Toll-like receptor 9 promotes aortic chondrogenesis and calcification in apolipoprotein E-deficient mice.

Vascular calcification represents a significant clinical challenge, leading to cardiovascular disease, though its underlying mechanisms remain incompletely understood. Recent studies indicate that Toll-like receptor 9 (TLR9), a key element of innate immunity, plays a pathogenic role in vascular inflammation and atherogenesis. Therefore, we hypothesized that TLR9 signaling promotes vascular chondrogenesis and calcification. We compared apolipoprotein E-deficient (ApoE(-/-)) mice and Tlr9(-/-) ApoE(-/-) mice after 24 -weeks high-cholesterol diet feeding. There were no differences between the groups in body weight gain, blood pressure, or plasma glucose levels, although total cholesterol levels were significantly lower in the Tlr9(-/-) ApoE(-/-) mice.
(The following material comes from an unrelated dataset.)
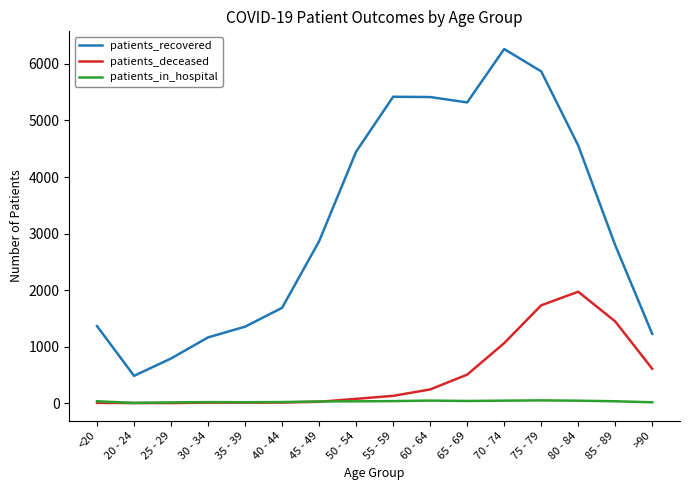

True or false: patients_recovered and patients_in_hospital cross at least once.

False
The genetic deletion of TLR9 attenuated vascular calcification as determined by von Kossa staining (5.83 ± 1.14% vs. 3.04 ± 0.68%; P < 0.05), alkaline phosphatase (ALP-1) activity (P < 0.05), and chondroid matrix deposition as determined by Alcian blue staining (P < 0.05) in aortic arch compared with control mice. Immunohistostaining revealed that TLR9 deletion also decreased bone morphogenetic protein (BMP)-2 expression in aortic plaques (P < 0.05). In vitro experiments revealed that TLR9 activation by ODN1826, a TLR9 agonist, stimulated BMP-2 expression in murine peritoneal macrophages, but not in Tlr9-deficient macrophages. Although TLR9 agonists had no direct effect on vascular smooth muscle cells (VSMCs), the culture supernatants of macrophages stimulated with TLR9 agonist increased BMP-2 expression in VSMCs. TLR9 signaling promotes vascular chondrogenesis and calcification in ApoE(-/-) mice. Our analyses suggest that TLR9 pathway contributes to bone morphogenic activation of macrophages and VSMCs at least partially, participating in the development of vascular calcification.